Work required :: Show every line of the data that contains the string "azim". Case counts.

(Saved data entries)
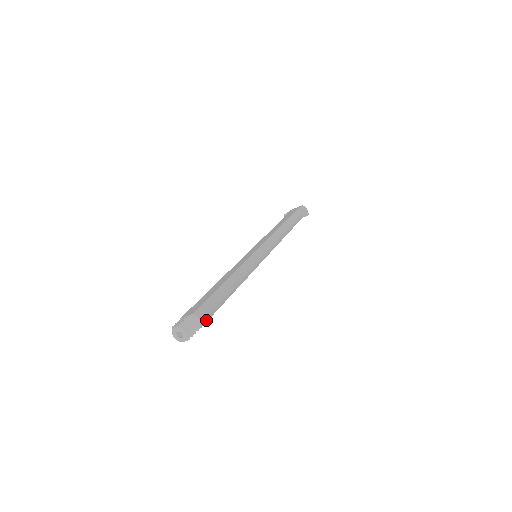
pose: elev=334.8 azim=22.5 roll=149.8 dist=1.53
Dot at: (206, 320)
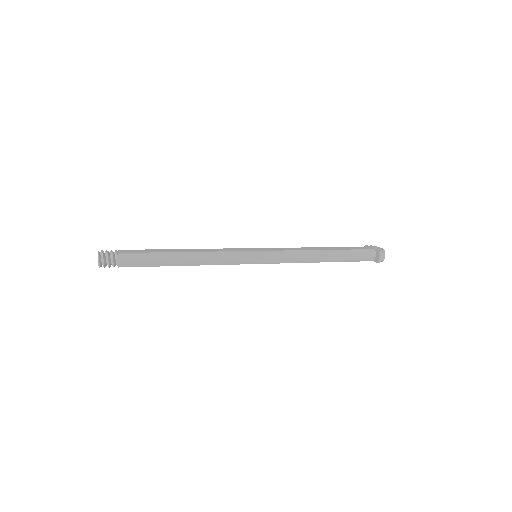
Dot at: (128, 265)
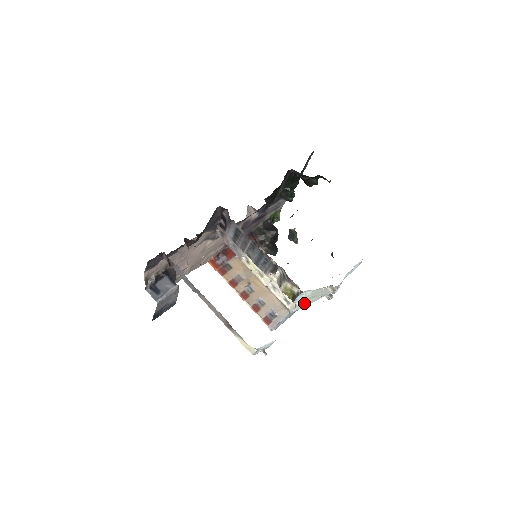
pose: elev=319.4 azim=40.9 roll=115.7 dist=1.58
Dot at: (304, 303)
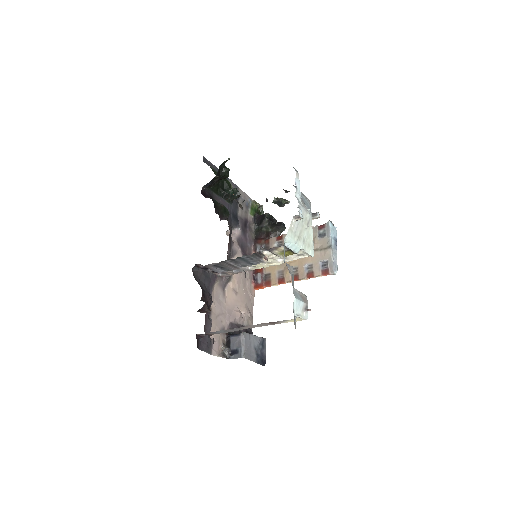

Answer for this exercise ::
pose: elev=334.8 azim=22.5 roll=149.8 dist=1.53
pose: elev=319.4 azim=40.9 roll=115.7 dist=1.58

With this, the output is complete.